Morris was so badly hurt by the crash near 45th and Market streets just before 4 a.m. Saturday that first responders initially thought he was the victim of an assault, police said.
“We're stumped right now ... We have no piece of the car left behind, we have no physical evidence, we have no reliable eyewitnesses," said Accident Investigation Division Capt. John Wilczynski. “I have to appeal to the conscience of the person that hit him to come forward and turn themselves in. That’d be the right thing to do.”
Morris, who graduated from Drexel University with an engineering d egree, worked at Amec Foster Wheeler and was a part-time supervisor at the David Pottruck Health and Fitness Center – so he could work out in the gym for free, his mom said.

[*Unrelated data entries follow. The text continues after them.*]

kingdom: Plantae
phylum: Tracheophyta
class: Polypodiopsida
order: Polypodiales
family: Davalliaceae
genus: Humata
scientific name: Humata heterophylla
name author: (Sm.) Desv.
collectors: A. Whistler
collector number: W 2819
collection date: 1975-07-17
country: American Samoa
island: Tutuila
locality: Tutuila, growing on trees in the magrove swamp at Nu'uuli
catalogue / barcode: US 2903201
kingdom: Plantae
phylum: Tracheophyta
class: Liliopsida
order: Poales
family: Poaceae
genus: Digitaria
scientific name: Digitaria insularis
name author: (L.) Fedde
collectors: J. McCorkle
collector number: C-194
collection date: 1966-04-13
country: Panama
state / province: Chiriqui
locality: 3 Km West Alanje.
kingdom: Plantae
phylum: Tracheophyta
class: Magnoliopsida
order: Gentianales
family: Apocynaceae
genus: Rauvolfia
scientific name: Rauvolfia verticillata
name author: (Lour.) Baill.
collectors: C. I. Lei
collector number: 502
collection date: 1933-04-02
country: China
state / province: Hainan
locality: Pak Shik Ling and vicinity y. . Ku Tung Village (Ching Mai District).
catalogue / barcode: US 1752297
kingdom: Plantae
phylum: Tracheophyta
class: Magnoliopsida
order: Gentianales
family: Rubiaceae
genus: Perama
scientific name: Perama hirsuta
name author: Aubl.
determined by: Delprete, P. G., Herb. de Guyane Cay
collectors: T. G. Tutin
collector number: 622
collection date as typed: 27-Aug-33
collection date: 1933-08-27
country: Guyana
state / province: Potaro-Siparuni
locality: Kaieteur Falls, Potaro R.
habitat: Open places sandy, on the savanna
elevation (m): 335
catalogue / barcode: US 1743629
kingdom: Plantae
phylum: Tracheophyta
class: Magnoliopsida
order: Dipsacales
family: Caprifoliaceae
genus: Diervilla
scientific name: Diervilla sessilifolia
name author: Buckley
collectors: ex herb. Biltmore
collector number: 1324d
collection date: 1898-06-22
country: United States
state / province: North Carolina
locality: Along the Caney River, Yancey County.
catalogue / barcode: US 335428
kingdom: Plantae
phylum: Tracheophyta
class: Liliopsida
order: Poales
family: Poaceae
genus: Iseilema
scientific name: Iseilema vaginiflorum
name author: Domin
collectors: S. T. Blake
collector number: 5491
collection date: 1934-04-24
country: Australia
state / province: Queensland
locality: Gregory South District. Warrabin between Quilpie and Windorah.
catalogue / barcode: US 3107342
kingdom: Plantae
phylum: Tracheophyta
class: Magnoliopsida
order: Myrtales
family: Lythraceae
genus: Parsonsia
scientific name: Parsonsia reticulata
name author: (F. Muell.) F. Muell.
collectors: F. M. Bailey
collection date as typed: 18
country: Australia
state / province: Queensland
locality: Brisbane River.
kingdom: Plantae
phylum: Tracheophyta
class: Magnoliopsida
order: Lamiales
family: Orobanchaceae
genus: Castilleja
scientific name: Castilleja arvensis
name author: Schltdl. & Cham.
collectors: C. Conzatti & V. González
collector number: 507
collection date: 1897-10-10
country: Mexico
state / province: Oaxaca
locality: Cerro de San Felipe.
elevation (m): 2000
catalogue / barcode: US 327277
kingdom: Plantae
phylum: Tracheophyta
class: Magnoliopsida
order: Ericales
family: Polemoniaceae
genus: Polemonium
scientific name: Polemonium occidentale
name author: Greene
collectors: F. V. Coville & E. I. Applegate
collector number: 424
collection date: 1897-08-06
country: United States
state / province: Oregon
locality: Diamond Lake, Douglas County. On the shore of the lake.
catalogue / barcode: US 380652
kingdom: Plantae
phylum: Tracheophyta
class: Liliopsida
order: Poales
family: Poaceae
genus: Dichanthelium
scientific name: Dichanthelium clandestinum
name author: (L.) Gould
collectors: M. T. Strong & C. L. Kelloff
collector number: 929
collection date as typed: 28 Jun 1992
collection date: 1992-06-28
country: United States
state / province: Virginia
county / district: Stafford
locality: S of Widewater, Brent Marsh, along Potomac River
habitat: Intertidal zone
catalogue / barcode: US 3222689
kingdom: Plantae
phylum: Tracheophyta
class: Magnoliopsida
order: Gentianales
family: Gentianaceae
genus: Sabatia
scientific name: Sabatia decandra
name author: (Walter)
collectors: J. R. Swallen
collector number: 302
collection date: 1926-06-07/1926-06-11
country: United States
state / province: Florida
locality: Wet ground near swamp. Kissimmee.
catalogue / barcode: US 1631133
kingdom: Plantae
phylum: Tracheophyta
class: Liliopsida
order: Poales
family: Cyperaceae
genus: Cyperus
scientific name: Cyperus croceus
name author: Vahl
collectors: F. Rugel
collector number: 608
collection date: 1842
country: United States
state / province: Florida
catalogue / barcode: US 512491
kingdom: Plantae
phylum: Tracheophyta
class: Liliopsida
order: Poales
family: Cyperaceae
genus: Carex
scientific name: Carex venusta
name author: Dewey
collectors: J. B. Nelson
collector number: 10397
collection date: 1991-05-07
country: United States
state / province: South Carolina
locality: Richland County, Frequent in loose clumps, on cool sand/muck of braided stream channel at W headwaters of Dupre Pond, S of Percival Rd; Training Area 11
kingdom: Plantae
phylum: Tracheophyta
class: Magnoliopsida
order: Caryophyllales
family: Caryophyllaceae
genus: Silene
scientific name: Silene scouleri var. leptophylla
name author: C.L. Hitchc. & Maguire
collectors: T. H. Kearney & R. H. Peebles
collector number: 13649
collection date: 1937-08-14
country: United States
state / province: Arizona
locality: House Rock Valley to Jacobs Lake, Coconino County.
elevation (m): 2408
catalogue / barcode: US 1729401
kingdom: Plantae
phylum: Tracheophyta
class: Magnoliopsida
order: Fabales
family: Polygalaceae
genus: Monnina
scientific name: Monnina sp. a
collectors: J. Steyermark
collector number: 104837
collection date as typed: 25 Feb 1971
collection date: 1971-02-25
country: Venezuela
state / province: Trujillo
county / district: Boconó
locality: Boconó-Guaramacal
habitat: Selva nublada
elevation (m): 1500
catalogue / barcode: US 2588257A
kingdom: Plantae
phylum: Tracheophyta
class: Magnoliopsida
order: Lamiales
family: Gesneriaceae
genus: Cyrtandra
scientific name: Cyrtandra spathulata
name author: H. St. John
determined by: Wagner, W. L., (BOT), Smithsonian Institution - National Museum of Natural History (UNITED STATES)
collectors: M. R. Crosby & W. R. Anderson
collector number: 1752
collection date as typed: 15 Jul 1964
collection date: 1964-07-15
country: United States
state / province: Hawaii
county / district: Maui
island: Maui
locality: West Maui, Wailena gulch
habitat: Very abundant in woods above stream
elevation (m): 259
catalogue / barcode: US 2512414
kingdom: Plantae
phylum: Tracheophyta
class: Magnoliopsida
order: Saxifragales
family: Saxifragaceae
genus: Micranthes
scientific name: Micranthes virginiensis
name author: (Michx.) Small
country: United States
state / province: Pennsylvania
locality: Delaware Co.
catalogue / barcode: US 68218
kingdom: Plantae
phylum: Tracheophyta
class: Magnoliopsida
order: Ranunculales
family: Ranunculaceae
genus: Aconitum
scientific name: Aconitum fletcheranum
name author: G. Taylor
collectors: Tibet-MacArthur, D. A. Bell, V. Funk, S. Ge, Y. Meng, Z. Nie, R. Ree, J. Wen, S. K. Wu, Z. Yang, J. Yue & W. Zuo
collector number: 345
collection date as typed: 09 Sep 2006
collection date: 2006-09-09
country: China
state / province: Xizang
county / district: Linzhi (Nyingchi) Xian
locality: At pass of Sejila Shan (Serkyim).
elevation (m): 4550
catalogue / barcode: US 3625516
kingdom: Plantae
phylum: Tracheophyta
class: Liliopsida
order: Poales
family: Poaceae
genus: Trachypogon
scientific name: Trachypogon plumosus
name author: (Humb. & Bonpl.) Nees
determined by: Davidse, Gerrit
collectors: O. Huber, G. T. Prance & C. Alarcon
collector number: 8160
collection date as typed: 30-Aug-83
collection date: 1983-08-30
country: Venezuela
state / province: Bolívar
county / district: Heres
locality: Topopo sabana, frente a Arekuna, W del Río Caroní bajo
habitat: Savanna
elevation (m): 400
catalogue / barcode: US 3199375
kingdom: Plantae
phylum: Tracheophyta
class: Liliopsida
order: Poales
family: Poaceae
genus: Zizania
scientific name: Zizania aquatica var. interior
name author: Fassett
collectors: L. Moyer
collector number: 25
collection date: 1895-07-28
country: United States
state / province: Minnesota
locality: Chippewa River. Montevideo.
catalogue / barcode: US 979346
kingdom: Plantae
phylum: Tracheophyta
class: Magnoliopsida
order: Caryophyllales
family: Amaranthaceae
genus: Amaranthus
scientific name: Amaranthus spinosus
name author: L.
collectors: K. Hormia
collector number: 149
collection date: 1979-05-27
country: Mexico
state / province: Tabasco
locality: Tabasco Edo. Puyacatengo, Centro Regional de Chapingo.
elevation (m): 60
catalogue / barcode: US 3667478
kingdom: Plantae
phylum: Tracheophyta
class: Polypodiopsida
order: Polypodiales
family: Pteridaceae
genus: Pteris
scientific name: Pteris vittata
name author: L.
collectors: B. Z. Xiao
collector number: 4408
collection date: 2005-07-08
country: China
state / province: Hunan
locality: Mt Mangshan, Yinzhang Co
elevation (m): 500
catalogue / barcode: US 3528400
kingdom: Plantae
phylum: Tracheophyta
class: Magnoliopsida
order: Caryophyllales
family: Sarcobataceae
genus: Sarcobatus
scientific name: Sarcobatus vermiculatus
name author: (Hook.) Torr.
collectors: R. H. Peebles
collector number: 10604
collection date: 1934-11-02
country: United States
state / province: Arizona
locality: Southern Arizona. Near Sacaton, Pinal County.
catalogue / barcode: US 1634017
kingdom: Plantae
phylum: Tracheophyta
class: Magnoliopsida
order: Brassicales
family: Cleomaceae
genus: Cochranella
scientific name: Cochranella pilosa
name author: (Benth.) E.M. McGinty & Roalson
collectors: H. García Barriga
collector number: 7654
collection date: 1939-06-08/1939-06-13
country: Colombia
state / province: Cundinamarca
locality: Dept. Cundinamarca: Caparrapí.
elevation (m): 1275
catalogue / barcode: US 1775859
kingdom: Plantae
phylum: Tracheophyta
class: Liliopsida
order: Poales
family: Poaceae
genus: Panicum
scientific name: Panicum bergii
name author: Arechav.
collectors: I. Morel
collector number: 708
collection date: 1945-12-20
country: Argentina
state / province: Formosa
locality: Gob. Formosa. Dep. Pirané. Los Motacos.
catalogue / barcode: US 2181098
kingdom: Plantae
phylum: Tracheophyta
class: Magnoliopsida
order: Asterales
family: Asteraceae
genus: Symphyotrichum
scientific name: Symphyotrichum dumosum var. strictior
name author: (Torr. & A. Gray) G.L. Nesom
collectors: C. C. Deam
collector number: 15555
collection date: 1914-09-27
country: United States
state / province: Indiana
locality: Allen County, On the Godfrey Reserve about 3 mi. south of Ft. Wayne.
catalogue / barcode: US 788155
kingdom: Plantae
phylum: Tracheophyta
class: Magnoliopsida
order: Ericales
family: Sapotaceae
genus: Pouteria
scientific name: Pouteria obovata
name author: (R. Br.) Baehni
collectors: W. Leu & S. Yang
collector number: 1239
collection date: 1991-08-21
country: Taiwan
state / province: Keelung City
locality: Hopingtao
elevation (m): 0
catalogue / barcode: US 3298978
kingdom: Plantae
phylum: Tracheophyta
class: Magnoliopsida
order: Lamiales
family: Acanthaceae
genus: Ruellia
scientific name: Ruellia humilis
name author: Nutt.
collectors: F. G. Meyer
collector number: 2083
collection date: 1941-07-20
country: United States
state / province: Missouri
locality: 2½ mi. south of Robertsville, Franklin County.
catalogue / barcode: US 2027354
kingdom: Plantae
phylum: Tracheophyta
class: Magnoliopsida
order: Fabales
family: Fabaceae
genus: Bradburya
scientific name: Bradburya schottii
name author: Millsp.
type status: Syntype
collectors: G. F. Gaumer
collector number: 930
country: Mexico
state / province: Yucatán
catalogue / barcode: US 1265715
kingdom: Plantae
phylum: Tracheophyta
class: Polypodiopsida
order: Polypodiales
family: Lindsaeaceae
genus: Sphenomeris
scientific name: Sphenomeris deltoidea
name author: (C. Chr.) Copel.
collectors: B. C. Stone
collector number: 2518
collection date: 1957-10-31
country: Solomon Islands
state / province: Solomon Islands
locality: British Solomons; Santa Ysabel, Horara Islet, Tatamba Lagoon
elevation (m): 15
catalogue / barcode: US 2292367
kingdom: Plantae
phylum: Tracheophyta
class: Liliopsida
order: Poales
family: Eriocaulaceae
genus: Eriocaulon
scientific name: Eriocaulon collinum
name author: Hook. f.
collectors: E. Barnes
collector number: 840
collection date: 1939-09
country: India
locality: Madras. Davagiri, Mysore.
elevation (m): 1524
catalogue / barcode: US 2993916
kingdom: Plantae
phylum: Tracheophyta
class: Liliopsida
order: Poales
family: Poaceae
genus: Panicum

Bill Mahon, Morris’ freshman roommate and friend from Drexel, said their group of friends was shocked when they heard about Morris’ death.
“All our jaws just dropped,” Mahon said. “Jamal was like a brother to me."
Morris’ parents hail from St. Vincent in the Carribean, but now live in Warwick, New York. Morris was born in the U.S. and decided to permanently move to Philly after attending Drexel.
Morris' mother said she is focusing on the positive, despite losing her only son.
"I’m going to miss him dearly. But I want you to know that seven people are going to be saved by his life. His organs were donated to seven individuals, So he is going to live on," she said.
Anyone with information about the driver responsible is being asked to call AID at 215-685-3180 or 911. Tips can be left anonymously.